UPDATE, 1:54 PM (Andrew): David Hackett of King County is now presenting, summarizing a second set of the plaintiff-appellants’ arguments. He’s focusing on the defects associated with the provision that tries to base future vehicle fees on Kelley Blue Book value, a provision that King County Superior Court Judge Marshall Ferguson already found to be unconstitutional. Hackett concluded his presentation by quoting from one of my posts about I‑976 (!) from late last year, in which I called the I‑976 ballot title a blazing dumpster fire.

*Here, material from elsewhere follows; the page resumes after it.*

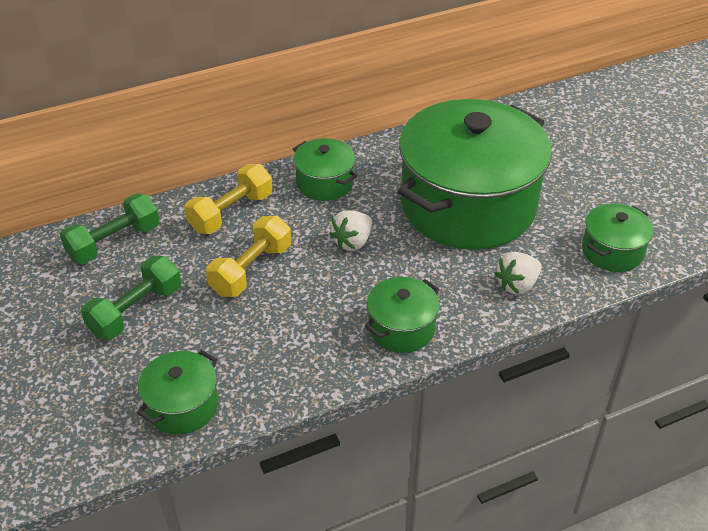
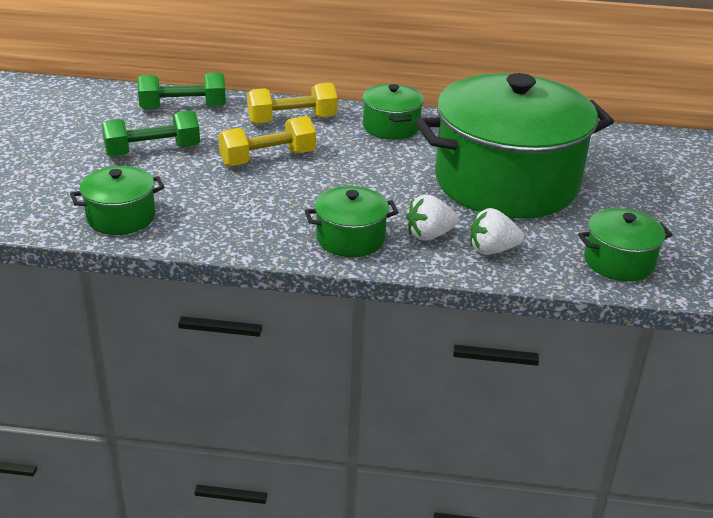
camera: 30 degrees right, 10 degrees down
white strawberry [329,210,372,251] -> white strawberry moved to [406,194,459,241]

UPDATE, 2 PM (Bobby): It’s the defendants’ turn to address the Court. Alan Copsey is presenting for the Attorney General’s office. He had barely said anything before he got interrupted, by Justice Steven Gonzalez, who expressed concern about the section of the ballot title that purports to exempt voter-approved vehicle fees from repeal by I‑976. Justice Gonzalez repeatedly asked Copsey to explain how I‑976 creates an exemption to which Copsey replied that the people can legislate for themselves and make new law at any point. Gonzalez points out that is always the case. Copsey also conceded that he is unaware of any prior voter-approved fees not impacted by I‑976 – a rather large concession.
UPDATE, 2:06 PM (Andrew): Copsey is gamely trying to mount a defense of I‑976 despite having pretty much nothing to work with. I‑976 has so many constitutional defects that the Attorney General’s office had to come up with some pretty ridiculous arguments in order to assert that the measure is constitutional. The justices seem very skeptical of Copsey’s arguments.

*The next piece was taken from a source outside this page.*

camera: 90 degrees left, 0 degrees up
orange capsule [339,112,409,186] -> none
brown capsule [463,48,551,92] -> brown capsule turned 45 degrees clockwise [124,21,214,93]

UPDATE, 2:14 PM (Bobby): Chief Justice Stephens recalled Copsey’s response to Justice Gonzalez’s question and asked what would be the case if the exception wasn’t in the title. Copsey points out there could hypothetically be a subject-in-title violation. But then Justice Gonzalez wondered if, if the title was worded to “include” the repeal of certain voter-approved fees, it would be more accurate.
UPDATE, 2:16 PM (Andrew): Justice McCloud just engaged in a back and forth with Copsey about the clarity of an earlier answer that he gave. At the end of the exchange, she referred back to a statement that Copsey made and remarked, “That could be a problem for you.” Copsey may well be thinking the same thing.